CULLED FROM: BBC ONLINE NETWORK

Friday March 5, 1999




Denning: A life of law

Lord Denning: Judgments were "models of simple English"

Lord Denning was perhaps the greatest law-making judge of the century and the most controversial.

His achievement was to shape the common law according to his own highly individual vision of society.

Tom Denning was born in January 1899. His father Charles owned a draper's shop in the Hampshire town of Whitchurch.

The young Denning loved the place so much he made his home there, in a fine Regency house called The Lawn.

He first married in 1932, but wife Mary died nine years later. His second wife Joan, whom he married in 1945, died in 1992.

Rise through ranks

After taking two first-class degrees at Oxford, the young Denning was called to the Bar in 1923.

Some 20 years later, he was Mr Justice Denning. After rapid promotion to the Court of Appeal he became a law lord in 1957.


 

 

But the turning point came in 1962. That was the year he stepped down from the House of Lords to a much more influential post - Master of the Rolls.

A year later, the public learned of an affair between prostitute Christine Keeler and John Profumo, then Secretary of State for War.

When the scandal broke Lord Denning was asked by the Conservative Prime Minister, Harold Macmillan, to inquire into security aspects of the affair.

He sat alone and in private, even sending the women shorthand-writers out because he thought some of the evidence was so disgusting.

As Lord Denning himself remarked, his report was a best-seller. More than 100,000 people bought copies.

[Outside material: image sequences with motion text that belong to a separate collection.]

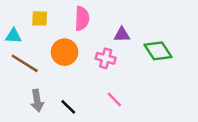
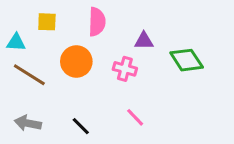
gray arrow: (37, 101) -> (28, 123), moved, turned 110

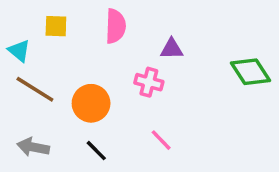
cyan triangle: (16, 42) -> (19, 51), turned 36
green diamond: (187, 60) -> (250, 72), moved
orange circle: (76, 61) -> (91, 103), moved

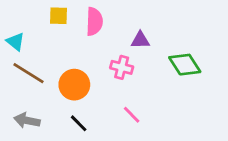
yellow square: (56, 26) -> (59, 16), moved
green diamond: (250, 72) -> (185, 65), moved

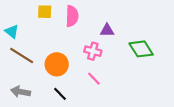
pink line: (132, 115) -> (94, 79), moved

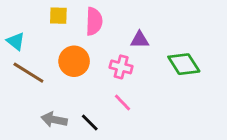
orange circle: (57, 64) -> (74, 61), moved
gray arrow: (21, 92) -> (54, 120), moved
black line: (60, 94) -> (90, 122), moved

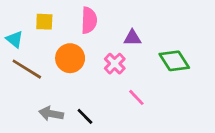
yellow square: (58, 16) -> (44, 22), moved
pink cross: (121, 67) -> (115, 64), turned 30
pink line: (123, 103) -> (136, 97), moved

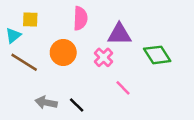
yellow square: (44, 22) -> (30, 20), moved
purple triangle: (132, 38) -> (119, 34), size x1.5
cyan triangle: (15, 39) -> (13, 35), turned 42

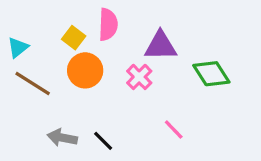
yellow square: (30, 20) -> (74, 38), moved, turned 35
pink line: (123, 88) -> (174, 129), moved

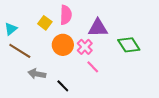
orange circle: (85, 70) -> (63, 45), moved
pink line: (174, 129) -> (93, 67), moved
gray arrow: (62, 138) -> (37, 74), moved

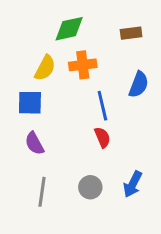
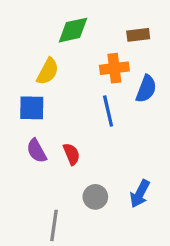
orange cross: (83, 65) -> (114, 68), moved
red semicircle: (102, 137) -> (71, 154), moved
gray line: (42, 192) -> (54, 225), moved

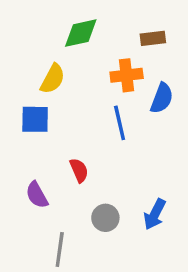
purple semicircle: (37, 151) -> (37, 195), moved

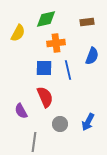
orange cross: (127, 75) -> (56, 43), moved
yellow semicircle: (53, 79) -> (18, 33), moved
blue square: (35, 119) -> (44, 68), moved
red semicircle: (79, 170) -> (45, 97), size x1.5

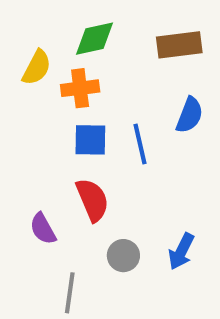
brown rectangle: (87, 22) -> (179, 45), size x1.5
orange cross: (56, 43) -> (80, 88), moved

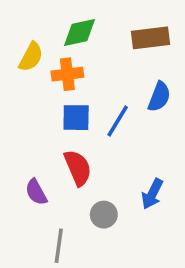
blue line: (140, 144) -> (118, 121), turned 44
blue arrow: (181, 251) -> (152, 194), moved

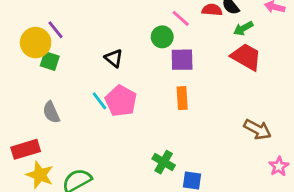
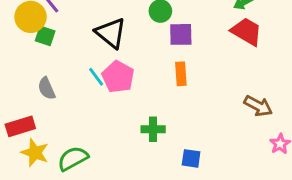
black triangle: (114, 58) -> (111, 33), size x1.6
green cross: (164, 162) -> (153, 129), moved, turned -30

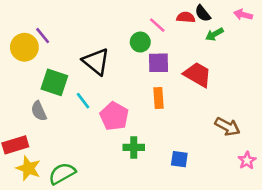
red trapezoid: (246, 32) -> (198, 75), moved
green square: (45, 36) -> (54, 82), moved, size x1.5
pink pentagon: (118, 77) -> (114, 116), moved
blue square: (191, 158) -> (179, 159), moved

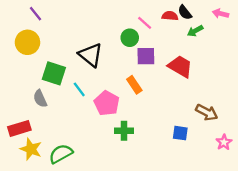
purple line: (43, 36) -> (36, 14), moved
orange rectangle: (158, 98) -> (134, 85), moved, turned -30
blue square: (179, 159) -> (180, 133), moved

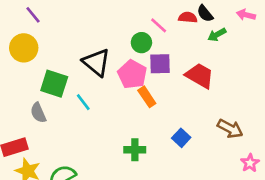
pink pentagon: (107, 103) -> (132, 74), moved
blue square: (180, 133) -> (181, 138), moved, turned 35

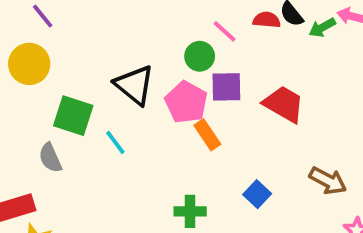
green arrow: (217, 35) -> (322, 28), moved

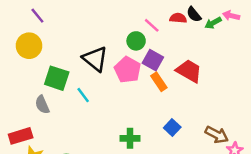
purple square: (226, 87) -> (153, 60), turned 30
orange rectangle: (207, 135) -> (159, 82), moved
brown arrow: (328, 181) -> (217, 135), moved

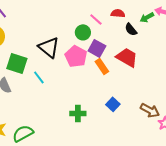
black semicircle: (194, 14) -> (131, 29), moved

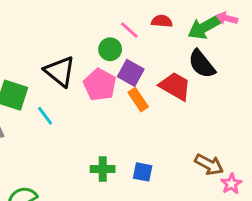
green arrow: (147, 17) -> (205, 27), size x1.6
black semicircle: (131, 29) -> (202, 64), moved, size x1.5
blue square: (113, 104) -> (143, 172), moved, turned -32

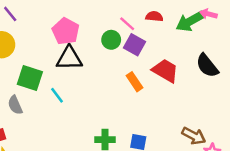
black semicircle: (202, 64) -> (207, 66), moved
black triangle: (60, 71) -> (69, 58), turned -40
purple square: (131, 73) -> (135, 45), moved
pink pentagon: (100, 85) -> (66, 31), moved

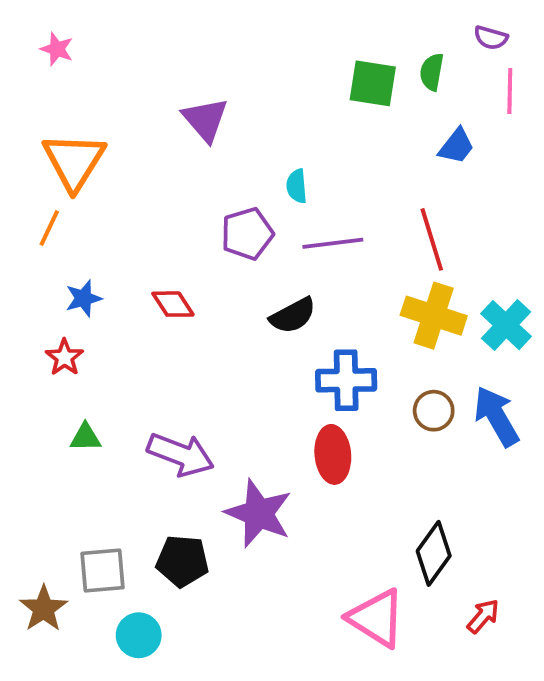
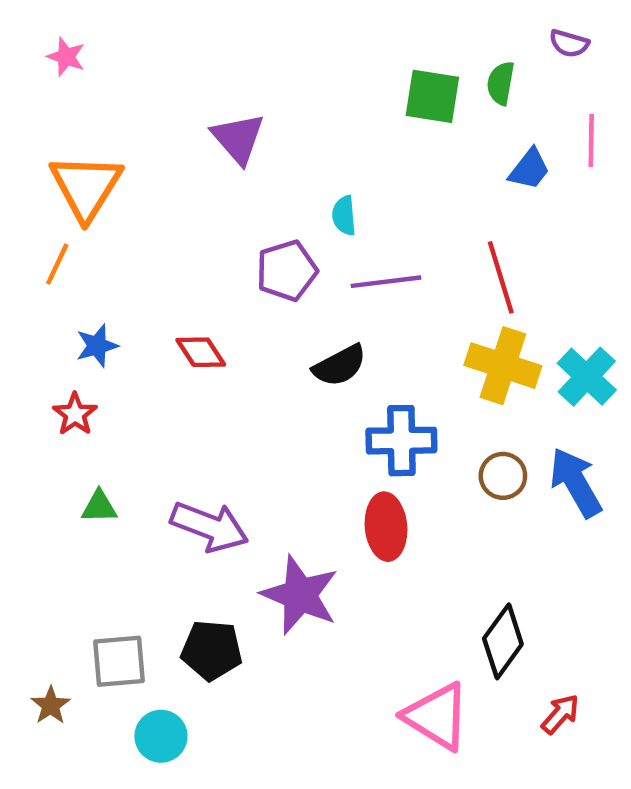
pink line: (510, 91) -> (591, 141), moved
brown star: (44, 609) -> (51, 705), size x0.7

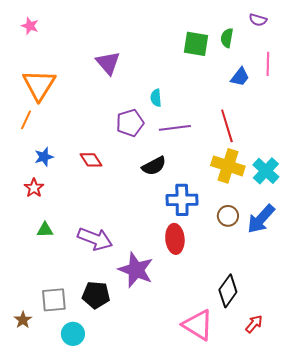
blue arrow: (576, 482) -> (261, 219), turned -108

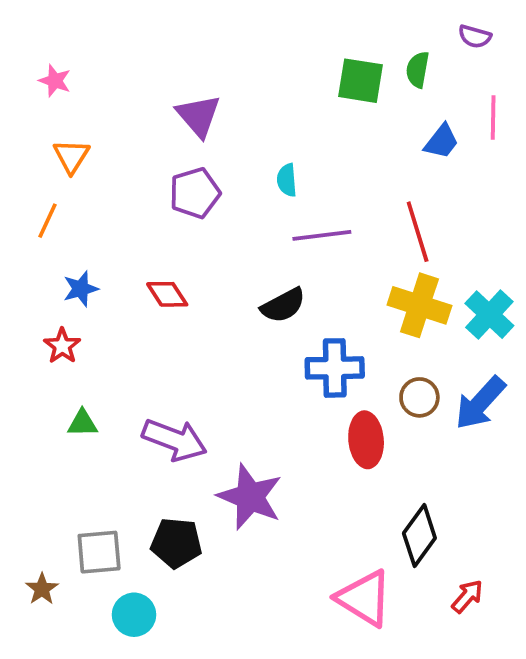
pink star: (30, 26) -> (55, 81), moved
orange triangle: (39, 85) -> (71, 156), size x0.6
purple pentagon: (130, 123) -> (195, 193), moved
red ellipse: (175, 239) -> (366, 440), moved

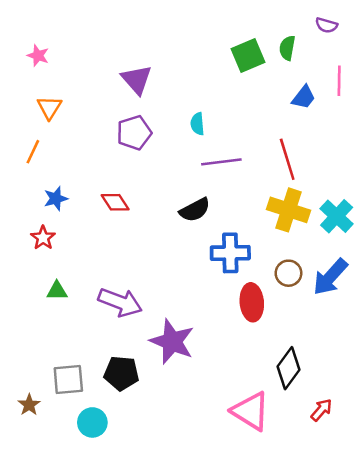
green square: (361, 81) -> (248, 56), turned -32

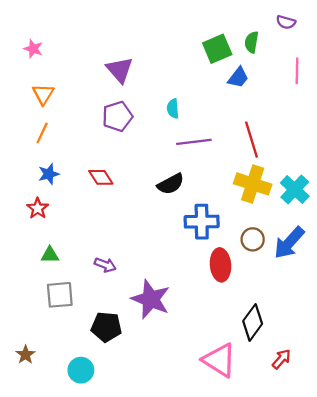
blue trapezoid: (304, 97) -> (238, 78), moved
orange line: (33, 152) -> (42, 133), moved
purple arrow: (120, 302) -> (105, 265), size x0.6
gray square: (68, 379) -> (60, 295), moved

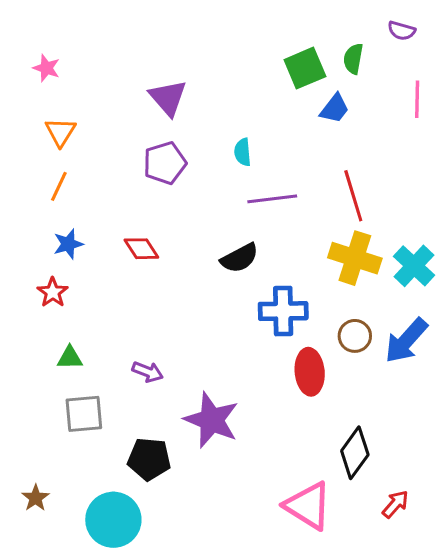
cyan circle: (81, 370) -> (113, 520), size x1.5

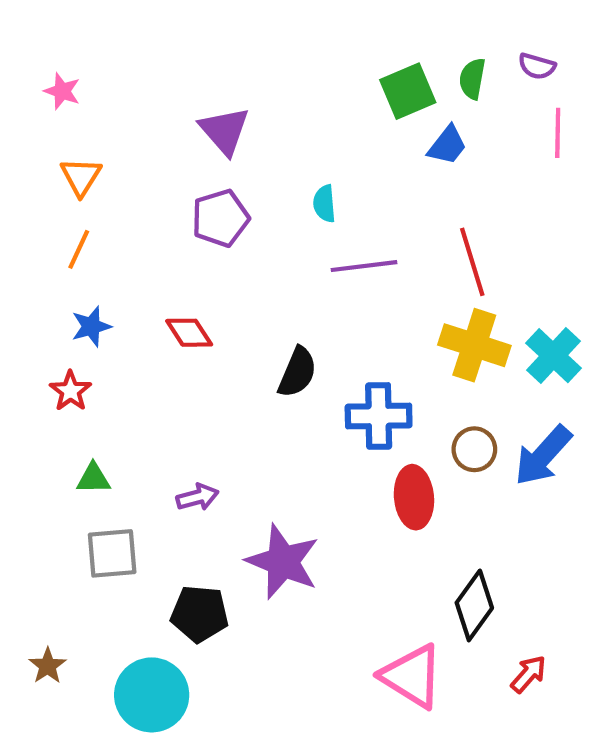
purple semicircle: (402, 31) -> (537, 66), moved
black semicircle: (240, 258) -> (297, 372), moved, turned -39
purple arrow: (148, 372) -> (197, 497), turned -36

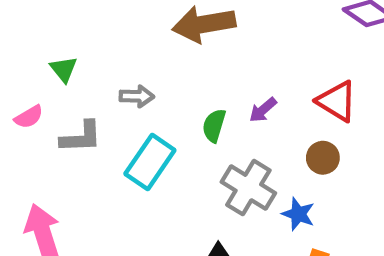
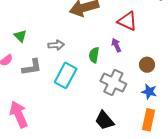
red triangle: (337, 101) -> (127, 21), moved
purple arrow: (263, 110) -> (116, 45), turned 112
blue star: (298, 214) -> (149, 92), moved

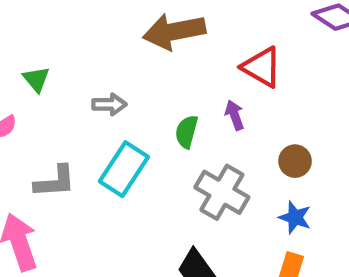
gray L-shape: (32, 67) -> (55, 182), moved

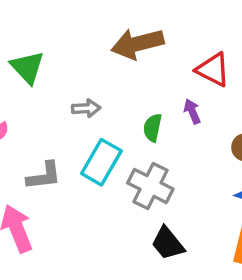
green triangle: (36, 79) -> (27, 67), moved, size x1.5
gray cross: (222, 192) -> (150, 186), moved

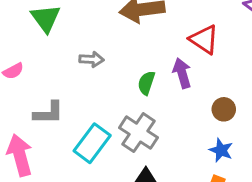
purple arrow: (192, 111) -> (182, 73), size x1.4
cyan rectangle: (101, 162) -> (92, 143), moved

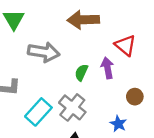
gray arrow: (92, 59) -> (44, 52), size x1.8
blue star: (221, 150) -> (118, 124), moved

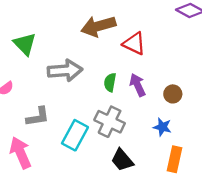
red triangle: (125, 45) -> (134, 44), moved
purple arrow: (107, 68) -> (138, 85), moved

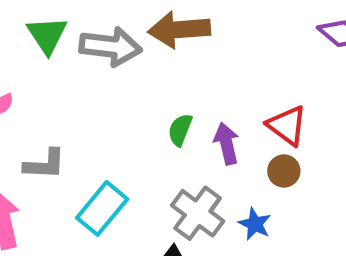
red triangle: (134, 44) -> (287, 125), moved
gray arrow: (65, 71) -> (110, 47), moved
gray cross: (110, 122) -> (198, 213), moved

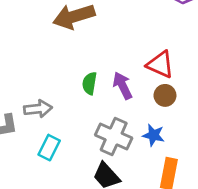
gray arrow: (110, 47) -> (38, 109), moved, size x0.7
cyan rectangle: (102, 208) -> (49, 148), size x0.7

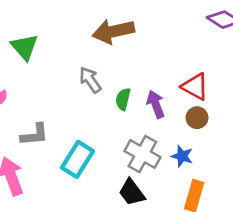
gray arrow: (38, 109) -> (90, 80), moved, turned -124
cyan rectangle: (49, 148) -> (77, 159), size x1.4

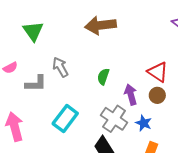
gray arrow: (90, 80) -> (60, 67), moved
purple arrow: (156, 104) -> (131, 94), moved
gray L-shape: (34, 135) -> (36, 83), moved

It also put him firmly in the public eye. In an age when judges shunned publicity, Lord Denning became the one judicial figure everybody had heard of.

During his 20 years as Master of the Rolls, he could choose his own cases and the judges who were to sit with him. So on most issues, he effectively had the last word.

Not many cases went on to the House of Lords, Britain's highest court of law.

Law in his own hands

But in seeking justice Lord Denning, considered himself entitled to get round - or even change - any rule of law that stood in his way. There was no need to wait for legislation.

"Parliament does it too late," he argued. "It may take years and years before a statute can be passed to amend a bad law.

"The judge ... should make the law correspond with the justice that the case requires."

But Lord Denning's critics said his willingness to overturn decided cases made for uncertainty in the law.

Although he saw himself as champion of the underdog - the ordinary citizen, the consumer, the deserted wife - he supported employers against trade unions, education authorities against students, and the Home Office against immigrants.

Book provokes fury

Lord Denning inspired great affection among lawyers and it gave him pleasure to welcome new recruits to the profession. He was still Master of the Rolls at the age of 83.


 

 

But his 1982 book What Next in the Law was his downfall. In it, he seemed to suggest some black people were unsuitable to serve on juries.

His remarks followed a trial over a riot in Bristol. Two jurors on the case threatened to sue him.

Lord Denning backed down and avoided further conflict by apologising. He then announced he would be retiring.

Even in retirement he remained busy. He continued writing, including the books Landmarks in Law and Leaves from my Library.

But his comments in retirement added nothing to his reputation. Another apology followed his claim that the Guildford Four, acquitted on appeal after being jailed for an IRA bombing, were probably guilty of murder all along.

Controversy in retirement

Lord Denning's prejudices demonstrated the risks of letting one man dispense justice.

But they should not detract from a judicial career unique in our time.

Tom Denning stood firm for freedom under the law, a phrase he coined.

His whole life was devoted to justice. His creativity was immense and his legacy will last for as long as the law itself.

His mind remained razor sharp despite old age. And as his epitaph he chose: "Remembrance of me in good works, that is how I should like to be remembered."